It’s Dangerous to Be a Superhero with the LAPD Around
You know something surreal is happening when this is the first sentence of a CNN report:
Hollywood’s superhero community buzzed after Batman’s arrest Wednesday, just days after Spiderman, Cat Woman and at least a dozen others were taken into custody by Los Angeles police.
While those arrested may not have any superpowers, they do have the costumes, and they’re more than willing to pose for a photo with you or your kids. Tips welcome, but not required.
Yes, the LAPD is cracking down on these superhero impersonators on Hollywood Boulevard, particularly outside Grauman’s Chinese Theatre. The relevant charges include pressuring tourists for money, which all the performers made very clear they don’t do, and loitering.
Loitering law is a tricky business. California’s loitering laws were principally enacted to stop drug dealers and prostitutes. And according to the California Penal Code, what these costumed entertainers do is not a crime, provided their statements on not pressuring tourists for money are accurate.
There are two forms of loitering in the Penal Code: ” It is unlawful to enter or remain upon any posted property without the written permission of the owner, tenant, or occupant in legal possession or control thereof,” and “It is unlawful to loiter in the immediate vicinity of any posted property.” Basically, you can’t be on it or near it for too long without permission. But what kinds of property can be “posted”? According to the Penal Code, gas plants and other utility stations, reservoirs and other water utility stations, facilities used for any broadcasting service, munitions manufacturers, railroads, sewage plants, and quarries. Ah yes, the famed quarries of Hollywood Boulevard. It all makes sense now.
Besides the fact that these arrests don’t seem quite legal, unless broadcasting companies are responsible (the police declined to comment to CNN on the crackdown, so we don’t really know), there are some other more light-hearted oddities to this story. First of all, Donald Duck is not a superhero. Sorry that-one-guy-at-CNN who idolized him growing up. Also, apparently someone actually dressed up as the Transformer … wait for it … Bumblebee. Yes, of all the robots in disguise in all the world, someone chose that one. Though with his prominence in the first film, it kinda makes sense. But only kinda.
Needless to say, the performers are pissed, especially Hulk impersonator Joe McQueen:
“I didn’t break no law,” McQueen said. “As far as a loitering charge is concerned, this is a public street. That’s un-American.”

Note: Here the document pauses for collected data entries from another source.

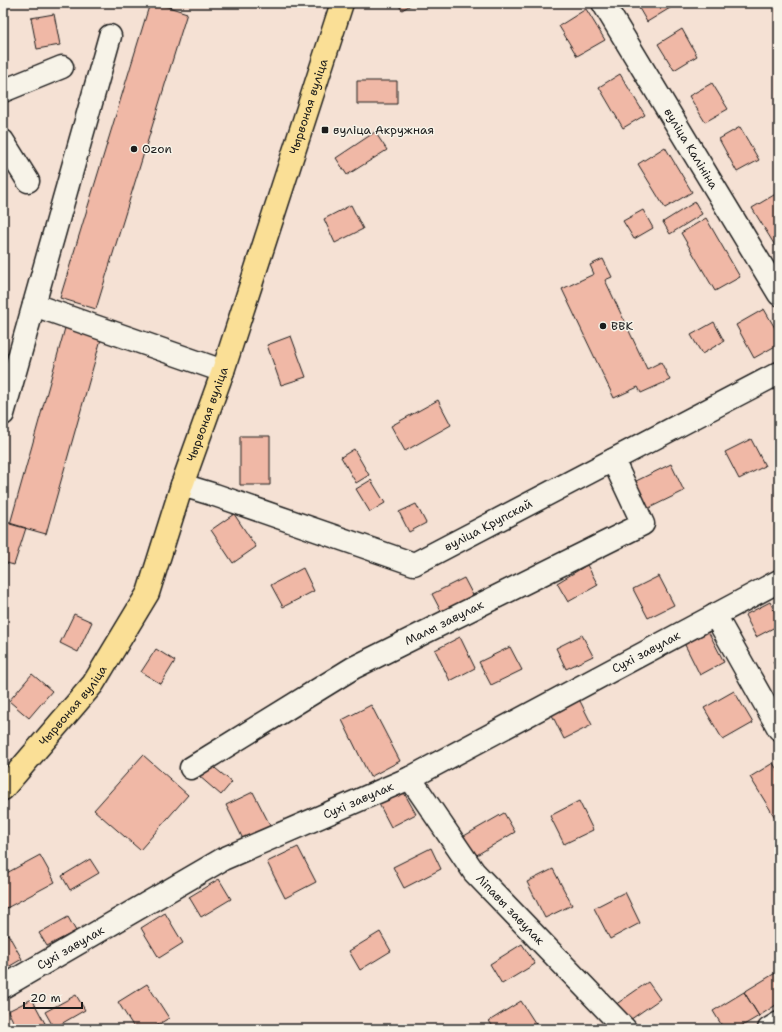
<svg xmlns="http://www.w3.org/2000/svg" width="782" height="1032" viewBox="0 0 782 1032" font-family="'Shantell Sans',sans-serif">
<rect width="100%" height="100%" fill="#f5e1d4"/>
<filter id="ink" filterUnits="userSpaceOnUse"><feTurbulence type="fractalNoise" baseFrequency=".025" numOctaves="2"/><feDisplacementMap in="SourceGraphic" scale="8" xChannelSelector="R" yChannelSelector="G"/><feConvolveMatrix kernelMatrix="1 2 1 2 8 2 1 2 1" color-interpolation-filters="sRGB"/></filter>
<g filter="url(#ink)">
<path fill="#f0b8a6" stroke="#1c1c1c" d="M150,3H156L187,13L96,309L60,298Z
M397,3H414L402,10Z
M636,3H674L675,5L647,22Z
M586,9L605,40L577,56L559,26Z
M54,14L60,45L37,49L31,18Z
M682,29L697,56L674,70L658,44Z
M620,74L645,115L623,128L599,87Z
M357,81H397V104H357Z
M712,83L728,109L705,122L689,96Z
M740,127L759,160L737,172L719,139Z
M375,132L387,150L347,175L336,158Z
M665,147L692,192L665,208L638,164Z
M779,192V252L752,208Z
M695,202L702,214L670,234L663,222Z
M351,205L363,229L335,243L324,219Z
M643,210L653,228L634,239L623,221Z
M706,218L740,277L715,291L681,233Z
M603,259L612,277L605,280L647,369L661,362L670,380L641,393L638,387L614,398L562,289L594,274L590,265Z
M764,309L779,335V344L754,358L736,325Z
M67,321L103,332L46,534L10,524Z
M714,322L724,341L702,354L691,335Z
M291,336L306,377L281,385L267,345Z
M438,400L451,425L405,451L391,426Z
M240,436H270V485H240Z
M751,439L765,466L739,479L725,452Z
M354,449L369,475L356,483L341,457Z
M671,464L684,491L647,509L634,482Z
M371,480L385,503L370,512L356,489Z
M416,504L426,523L409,532L399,512Z
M234,514L256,547L233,563L211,530Z
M3,521L26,528L14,565L3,562Z
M587,565L598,585L568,602L557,583Z
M303,568L314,591L283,607L271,585Z
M659,576L674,605L648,618L633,589Z
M464,578L476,601L444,617L432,594Z
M770,602L779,620V625L756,637L745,615Z
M74,614L92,622L78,652L60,643Z
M708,631L724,662L700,675L684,643Z
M582,635L593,656L566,669L556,648Z
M460,637L475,668L450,681L435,650Z
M510,647L522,670L491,685L479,662Z
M156,649L175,661L161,684L141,672Z
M779,658V673L773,662Z
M32,674L52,691L29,718L9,701Z
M734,691L753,723L723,740L704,708Z
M579,699L592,725L564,739L551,713Z
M371,705L400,761L370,777L342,720Z
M143,755L188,795L140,850L94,810Z
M773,763L779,773V824L750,777Z
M210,764L232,782L221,795L199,776Z
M403,791L416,814L391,827L379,804Z
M253,792L271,827L244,841L226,805Z
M579,801L593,830L564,844L550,816Z
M504,813L515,832L475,856L464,836Z
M298,847L316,882L285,898L267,862Z
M431,848L441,869L404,888L393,867Z
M40,855L55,882L3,910V875Z
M90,859L99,873L70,890L62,876Z
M553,869L572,905L545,918L527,882Z
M219,879L231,899L201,917L189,897Z
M625,892L640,923L610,939L594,908Z
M165,913L183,943L159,958L141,928Z
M68,917L76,931L47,946L39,933Z
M380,932L391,951L360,970L349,951Z
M8,934L22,959L3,970V936Z
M522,944L535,964L502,984L490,964Z
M777,972L779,976V1003L759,1016L744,992Z
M648,982L660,999L627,1022L615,1005Z
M147,984L169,1018L151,1029H135L118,1002Z
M744,992L759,1016L737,1029H724L713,1011Z
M76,995L85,1010L54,1028L45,1012Z
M32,999L48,1029H17L8,1011Z
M521,1001L539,1029H495L489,1021Z"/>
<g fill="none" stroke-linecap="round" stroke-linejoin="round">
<defs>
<g id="minor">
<path id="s1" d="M603,3L779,294"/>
<path d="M3,91L62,67"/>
<path d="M3,141L28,181"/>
<path d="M34,305L223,371"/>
<path d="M3,414L110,36"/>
<path id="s2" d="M182,485L215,495L414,564L779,373"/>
<path d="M715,615L779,729"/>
<path id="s3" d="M191,768L353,668L643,524L613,460"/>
<path id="s4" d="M410,778L474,872L625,1029"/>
<path id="s5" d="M3,987L223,859L410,778L779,581"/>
<path d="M769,1029L779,1023"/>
</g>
<g id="major">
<path id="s6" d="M3,789L93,684L148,593L182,485L223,371L342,3"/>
</g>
</defs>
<use href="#minor" stroke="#1c1c1c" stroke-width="25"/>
<use href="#major" stroke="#1c1c1c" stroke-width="25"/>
<use href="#minor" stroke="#f7f3e8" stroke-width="22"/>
<use href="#major" stroke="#fadf96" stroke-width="22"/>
</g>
</g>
<g fill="#1c1c1c" stroke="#f7f3e8" stroke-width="1.5">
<rect x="321" y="126" width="8" height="8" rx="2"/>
<circle cx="134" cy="149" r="4"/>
<circle cx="603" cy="326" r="4"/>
</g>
<g text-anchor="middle" stroke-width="3" stroke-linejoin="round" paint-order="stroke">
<g font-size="12" fill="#1c1c1c" stroke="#f7f3e8">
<text dy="4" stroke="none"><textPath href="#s6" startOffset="757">Чырвоная вуліца</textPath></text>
<text dy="4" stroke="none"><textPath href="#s1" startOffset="170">вуліца Калініна</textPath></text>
<text dy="4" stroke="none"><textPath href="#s6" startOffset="433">Чырвоная вуліца</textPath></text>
<text dy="4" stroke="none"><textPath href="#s2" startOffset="329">вуліца Крупскай</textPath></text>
<text dy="4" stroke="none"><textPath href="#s3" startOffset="292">Малы завулак</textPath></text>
<text dy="4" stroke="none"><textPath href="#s5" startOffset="726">Сухі завулак</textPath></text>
<text dy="4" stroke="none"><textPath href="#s6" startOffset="109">Чырвоная вуліца</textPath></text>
<text dy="4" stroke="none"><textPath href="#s5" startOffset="402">Сухі завулак</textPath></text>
<text dy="4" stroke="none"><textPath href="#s4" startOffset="166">Ліпавы завулак</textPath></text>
<text dy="4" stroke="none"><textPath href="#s5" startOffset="78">Сухі завулак</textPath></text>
</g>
<g font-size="12" fill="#1c1c1c" stroke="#f7f3e8" text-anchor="start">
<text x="333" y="134">вуліца Акружная</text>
<text x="142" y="153">Ozon</text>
<text x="611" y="330">ВВК</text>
</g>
</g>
<rect width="782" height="1032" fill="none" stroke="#f7f3e8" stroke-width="16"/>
<rect x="8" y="8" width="766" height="1016" fill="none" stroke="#1c1c1c" stroke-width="1.5" filter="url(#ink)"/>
<path d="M24 1002v6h58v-6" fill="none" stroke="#1c1c1c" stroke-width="2"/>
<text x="30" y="1002" font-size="12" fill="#1c1c1c" stroke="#f7f3e8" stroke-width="3" paint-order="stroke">20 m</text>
</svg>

“I feel like we’re being bullied, dude.”
Others are taking a real stand:
Batman impersonator Tony Tomey was not bowed. He showed up Wednesday afternoon “to make a statement so people can see that this is unfair,” McQueen said.
Within minutes, an LAPD squad car pulled up in front of the Madame Tussauds Wax Museum and Tomey was handcuffed and taken to jail. He was still locked up in the Parker Center Jail Thursday morning, according to LAPD records.
The performers allege that street cops have told them the orders from the crackdown come “from upstairs.” Presuming they don’t mean God or Morgan Freeman, the identity of these mysterious attic-dwellers remains unknown.
Disclaimer: The image above is from a 2009 assault arrest, not the 2010 crackdown.